Green Capitalism and other Oxymorons

So, its time to shout about naked emperors again.

This time, my target is so called "green capitalism."

Green capitalism is, at its heart, an oxymoron.  Capitalism is predicated on consumption.  The more resources we consume and turn into goods, the higher our GNP and the more wealthy our system says we are.

The whole system is geared in fact to drive towards greater and greater consumption of goods.  Take, for instance, a dining set.  In my grandparents time that was something they saved half a lifetime for and handed down to the next three generations.  In our time, every married couple wants to buy at LEAST one of their own.  And they can because competition has driven price down to where they can do that.

Unfortunately, decreased prices leave the maker of that dining room set in an awkward position.  Some goods are by their nature consumable, such as food.  In order to produce dining sets that cost less, the producer must sell more of them over his life time in order to be able to continue to buy food for his family.  The market for non-consumables is constrained to the number of customers there are. This inevitably drives that dining set towards "consumable" status, because that is the only way to sell enough of them to pay for all the consumables the producer must purcahse to live.  (A related effect also drives the quality down since each dinign set must be produced more cheaply to produce a profit.   This further adds to the consumable nature of the product.)
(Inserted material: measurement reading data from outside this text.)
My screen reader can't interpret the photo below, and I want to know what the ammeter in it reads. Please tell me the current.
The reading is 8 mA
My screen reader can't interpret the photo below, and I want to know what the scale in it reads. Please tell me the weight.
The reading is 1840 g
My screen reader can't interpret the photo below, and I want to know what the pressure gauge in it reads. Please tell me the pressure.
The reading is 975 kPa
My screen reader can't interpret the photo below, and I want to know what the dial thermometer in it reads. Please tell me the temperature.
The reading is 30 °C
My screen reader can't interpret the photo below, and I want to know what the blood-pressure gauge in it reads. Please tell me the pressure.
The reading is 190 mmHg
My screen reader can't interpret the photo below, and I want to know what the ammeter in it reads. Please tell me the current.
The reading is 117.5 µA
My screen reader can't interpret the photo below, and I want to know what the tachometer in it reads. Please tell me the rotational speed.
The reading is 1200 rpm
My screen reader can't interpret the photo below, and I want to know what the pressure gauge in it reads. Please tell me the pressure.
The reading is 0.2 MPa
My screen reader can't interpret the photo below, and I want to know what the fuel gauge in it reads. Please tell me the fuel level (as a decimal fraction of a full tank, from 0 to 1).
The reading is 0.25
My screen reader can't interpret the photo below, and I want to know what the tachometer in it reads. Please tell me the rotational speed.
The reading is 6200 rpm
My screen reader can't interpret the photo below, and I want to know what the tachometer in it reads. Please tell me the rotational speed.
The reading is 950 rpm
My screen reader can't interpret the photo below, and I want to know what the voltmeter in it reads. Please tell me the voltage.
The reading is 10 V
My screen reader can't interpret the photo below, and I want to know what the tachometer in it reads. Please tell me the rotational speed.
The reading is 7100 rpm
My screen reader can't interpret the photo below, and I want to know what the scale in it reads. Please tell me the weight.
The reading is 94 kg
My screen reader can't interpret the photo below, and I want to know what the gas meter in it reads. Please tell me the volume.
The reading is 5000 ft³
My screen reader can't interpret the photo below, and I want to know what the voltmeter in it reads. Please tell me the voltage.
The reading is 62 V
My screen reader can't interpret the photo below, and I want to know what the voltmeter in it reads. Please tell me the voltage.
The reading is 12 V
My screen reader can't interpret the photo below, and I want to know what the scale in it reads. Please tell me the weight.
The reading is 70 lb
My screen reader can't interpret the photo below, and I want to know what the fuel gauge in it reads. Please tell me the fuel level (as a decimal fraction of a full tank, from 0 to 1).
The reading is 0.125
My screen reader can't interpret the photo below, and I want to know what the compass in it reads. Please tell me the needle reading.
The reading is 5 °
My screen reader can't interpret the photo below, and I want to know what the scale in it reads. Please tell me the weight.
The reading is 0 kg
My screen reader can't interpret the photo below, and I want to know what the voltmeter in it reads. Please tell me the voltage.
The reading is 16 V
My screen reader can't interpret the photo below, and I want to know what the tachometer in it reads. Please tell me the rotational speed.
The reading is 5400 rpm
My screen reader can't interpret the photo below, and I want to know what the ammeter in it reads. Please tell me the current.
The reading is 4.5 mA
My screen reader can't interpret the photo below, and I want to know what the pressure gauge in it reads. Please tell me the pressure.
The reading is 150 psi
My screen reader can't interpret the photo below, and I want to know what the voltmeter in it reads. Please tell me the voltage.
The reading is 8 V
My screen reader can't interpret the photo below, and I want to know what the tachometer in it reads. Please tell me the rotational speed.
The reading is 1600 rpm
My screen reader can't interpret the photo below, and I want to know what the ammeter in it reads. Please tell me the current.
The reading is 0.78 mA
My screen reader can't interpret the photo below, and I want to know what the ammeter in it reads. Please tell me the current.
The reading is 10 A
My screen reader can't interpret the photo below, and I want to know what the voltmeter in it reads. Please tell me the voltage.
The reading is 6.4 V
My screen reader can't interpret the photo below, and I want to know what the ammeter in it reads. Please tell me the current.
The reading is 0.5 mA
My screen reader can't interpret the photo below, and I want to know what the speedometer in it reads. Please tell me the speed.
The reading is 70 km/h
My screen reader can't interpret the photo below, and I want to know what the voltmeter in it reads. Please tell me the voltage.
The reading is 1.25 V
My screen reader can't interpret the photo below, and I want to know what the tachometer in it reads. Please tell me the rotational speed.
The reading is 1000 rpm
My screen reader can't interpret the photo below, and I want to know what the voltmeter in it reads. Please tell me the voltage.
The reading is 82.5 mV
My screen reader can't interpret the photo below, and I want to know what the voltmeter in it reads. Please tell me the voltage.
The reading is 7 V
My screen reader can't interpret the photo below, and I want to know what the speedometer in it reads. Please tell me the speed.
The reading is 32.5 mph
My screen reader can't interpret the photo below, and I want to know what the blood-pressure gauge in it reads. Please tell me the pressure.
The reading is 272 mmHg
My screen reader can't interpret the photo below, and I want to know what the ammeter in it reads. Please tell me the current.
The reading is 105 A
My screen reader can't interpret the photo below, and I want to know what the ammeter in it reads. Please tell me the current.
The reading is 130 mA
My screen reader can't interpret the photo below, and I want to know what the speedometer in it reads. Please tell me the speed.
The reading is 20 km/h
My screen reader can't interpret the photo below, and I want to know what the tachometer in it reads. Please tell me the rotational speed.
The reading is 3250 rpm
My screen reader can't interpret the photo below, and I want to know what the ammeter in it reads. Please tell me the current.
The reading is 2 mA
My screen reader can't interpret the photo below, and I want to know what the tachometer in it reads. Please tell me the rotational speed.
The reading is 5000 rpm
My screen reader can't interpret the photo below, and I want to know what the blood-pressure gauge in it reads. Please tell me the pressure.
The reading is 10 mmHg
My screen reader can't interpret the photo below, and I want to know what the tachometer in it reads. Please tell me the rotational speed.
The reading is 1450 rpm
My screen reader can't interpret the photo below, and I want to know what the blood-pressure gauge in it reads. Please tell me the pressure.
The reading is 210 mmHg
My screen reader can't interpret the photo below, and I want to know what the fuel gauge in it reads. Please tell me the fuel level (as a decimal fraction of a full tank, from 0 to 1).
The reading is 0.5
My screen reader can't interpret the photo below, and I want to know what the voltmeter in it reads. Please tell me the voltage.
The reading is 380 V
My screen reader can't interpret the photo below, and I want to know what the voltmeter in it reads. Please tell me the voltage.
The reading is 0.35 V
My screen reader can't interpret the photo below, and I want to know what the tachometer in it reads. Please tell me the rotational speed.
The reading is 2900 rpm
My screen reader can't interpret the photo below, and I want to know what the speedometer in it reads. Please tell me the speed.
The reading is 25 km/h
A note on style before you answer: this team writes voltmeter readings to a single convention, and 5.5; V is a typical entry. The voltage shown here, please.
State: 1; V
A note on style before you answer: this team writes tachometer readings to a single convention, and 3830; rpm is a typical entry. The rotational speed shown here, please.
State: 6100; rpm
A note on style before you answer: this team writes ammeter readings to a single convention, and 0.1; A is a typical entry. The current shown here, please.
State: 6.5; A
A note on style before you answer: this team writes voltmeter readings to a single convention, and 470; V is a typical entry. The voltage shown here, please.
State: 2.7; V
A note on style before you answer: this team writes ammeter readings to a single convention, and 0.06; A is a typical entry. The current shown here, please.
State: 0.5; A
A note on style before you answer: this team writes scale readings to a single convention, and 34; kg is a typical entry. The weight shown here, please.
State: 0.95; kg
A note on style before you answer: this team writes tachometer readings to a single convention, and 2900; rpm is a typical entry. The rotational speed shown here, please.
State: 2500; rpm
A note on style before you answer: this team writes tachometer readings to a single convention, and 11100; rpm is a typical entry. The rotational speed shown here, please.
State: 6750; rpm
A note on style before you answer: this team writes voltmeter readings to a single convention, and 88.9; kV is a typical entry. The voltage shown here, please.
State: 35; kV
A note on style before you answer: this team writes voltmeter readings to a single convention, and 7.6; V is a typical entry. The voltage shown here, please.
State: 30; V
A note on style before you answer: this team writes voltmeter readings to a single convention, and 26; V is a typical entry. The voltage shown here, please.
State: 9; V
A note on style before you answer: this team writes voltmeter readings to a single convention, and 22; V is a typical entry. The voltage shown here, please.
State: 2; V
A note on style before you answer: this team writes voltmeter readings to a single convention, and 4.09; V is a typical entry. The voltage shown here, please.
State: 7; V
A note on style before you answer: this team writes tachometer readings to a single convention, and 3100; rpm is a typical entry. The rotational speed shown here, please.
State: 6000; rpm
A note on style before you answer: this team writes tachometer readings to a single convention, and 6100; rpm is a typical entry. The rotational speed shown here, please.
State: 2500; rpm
In the end, Capitalism drives more and more resources to be used up faster and faster. This is inevitable.  Moving to so called "renewable resources" where possible reduces the impact some what but it will never be possible to have a capitalist economy based 100% on renewable resources.

The only way out of the viciuous cycle is to stop consuming things that can be non-consumables.  And the only way to stop that consumption is to stop having to pay for consumables in our lives.  And that leads to a totally different economic model.  One where real needs are met directly by society, not through an artificial mechanism of stored purchasing power.